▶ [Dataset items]
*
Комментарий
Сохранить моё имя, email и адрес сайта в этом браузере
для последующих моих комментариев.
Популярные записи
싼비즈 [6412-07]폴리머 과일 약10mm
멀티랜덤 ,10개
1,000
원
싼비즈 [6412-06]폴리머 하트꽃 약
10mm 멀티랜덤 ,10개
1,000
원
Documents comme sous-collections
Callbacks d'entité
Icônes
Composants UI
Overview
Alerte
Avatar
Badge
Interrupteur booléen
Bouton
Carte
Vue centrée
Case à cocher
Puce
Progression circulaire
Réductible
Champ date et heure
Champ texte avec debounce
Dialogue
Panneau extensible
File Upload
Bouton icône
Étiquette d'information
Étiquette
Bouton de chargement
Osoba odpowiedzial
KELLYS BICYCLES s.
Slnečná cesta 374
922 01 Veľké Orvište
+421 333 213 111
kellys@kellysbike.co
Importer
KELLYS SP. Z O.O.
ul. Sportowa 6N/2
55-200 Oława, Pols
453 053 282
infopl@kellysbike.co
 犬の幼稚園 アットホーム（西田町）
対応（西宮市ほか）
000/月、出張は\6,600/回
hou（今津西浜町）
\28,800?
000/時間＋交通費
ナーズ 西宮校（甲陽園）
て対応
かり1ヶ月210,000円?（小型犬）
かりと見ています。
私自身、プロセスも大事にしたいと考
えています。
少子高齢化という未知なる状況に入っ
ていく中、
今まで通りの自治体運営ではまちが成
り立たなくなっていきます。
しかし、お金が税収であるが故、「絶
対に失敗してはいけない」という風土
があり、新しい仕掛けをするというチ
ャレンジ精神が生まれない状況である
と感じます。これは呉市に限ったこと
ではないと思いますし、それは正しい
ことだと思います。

▶ [WORK ORDER] Where a line in the entries holds the word "Champ", copy that line.

▶ [EXERCISE RESPONSE]
Champ date et heure
Champ texte avec debounce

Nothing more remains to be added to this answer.